En la torre principal del edificio, desde el piso 27, verá la vida pasar mientras ella se dedica a las diarias labores administrativas, creerá que socializa al interactuar mediante pantallas de PC y teléfono celular con otro tanto fragmento del mundo que cree que hace lo mismo, una pausa para el desayuno y un sándwich integral elaborado con un pan que le venden como saludable, aunque sería mas sano agarrar a mordidas la bolsa en el que espera envuelto para ser comido.

En el comedor se integra a un grupo de seis personas, todos jóvenes, ó de mediana edad, visten trajes adquiridos en liquidación y corbatas heredadas del abuelo, las féminas con traje sastre o falda que maridan con una blusa a la que atan en la parte superior, enredada al cuello una mascada policromática.

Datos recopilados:
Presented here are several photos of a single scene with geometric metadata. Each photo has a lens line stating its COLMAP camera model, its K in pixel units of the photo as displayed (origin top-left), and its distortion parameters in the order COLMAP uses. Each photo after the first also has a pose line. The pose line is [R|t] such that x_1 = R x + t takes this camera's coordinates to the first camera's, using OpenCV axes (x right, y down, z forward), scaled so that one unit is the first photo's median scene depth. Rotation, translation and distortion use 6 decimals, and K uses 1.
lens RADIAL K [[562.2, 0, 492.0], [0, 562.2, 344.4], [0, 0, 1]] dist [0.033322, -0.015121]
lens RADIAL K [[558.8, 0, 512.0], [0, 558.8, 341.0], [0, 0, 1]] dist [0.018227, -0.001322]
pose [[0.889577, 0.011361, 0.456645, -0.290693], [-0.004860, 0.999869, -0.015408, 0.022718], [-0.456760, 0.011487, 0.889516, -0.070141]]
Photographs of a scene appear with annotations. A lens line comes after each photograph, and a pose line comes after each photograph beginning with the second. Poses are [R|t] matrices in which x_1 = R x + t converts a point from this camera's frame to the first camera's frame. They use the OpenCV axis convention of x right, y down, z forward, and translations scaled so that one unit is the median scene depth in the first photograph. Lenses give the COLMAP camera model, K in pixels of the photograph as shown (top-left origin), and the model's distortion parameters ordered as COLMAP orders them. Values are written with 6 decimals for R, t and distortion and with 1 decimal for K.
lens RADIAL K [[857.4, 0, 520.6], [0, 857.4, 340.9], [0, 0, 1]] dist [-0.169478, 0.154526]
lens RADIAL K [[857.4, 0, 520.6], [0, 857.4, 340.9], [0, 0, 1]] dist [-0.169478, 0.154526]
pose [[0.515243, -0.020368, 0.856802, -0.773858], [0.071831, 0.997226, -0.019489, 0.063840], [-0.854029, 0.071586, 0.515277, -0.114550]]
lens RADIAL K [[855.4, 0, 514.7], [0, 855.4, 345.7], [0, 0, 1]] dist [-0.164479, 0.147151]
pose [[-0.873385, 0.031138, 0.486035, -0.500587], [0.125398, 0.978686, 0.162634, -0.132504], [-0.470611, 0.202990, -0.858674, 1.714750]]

* [Tarea]: Según el extracto del documento, ¿desde qué piso de la torre principal verá ella la vida pasar? Los registros no intervienen en esta tarea.

* [Respuesta]: Desde el piso 27.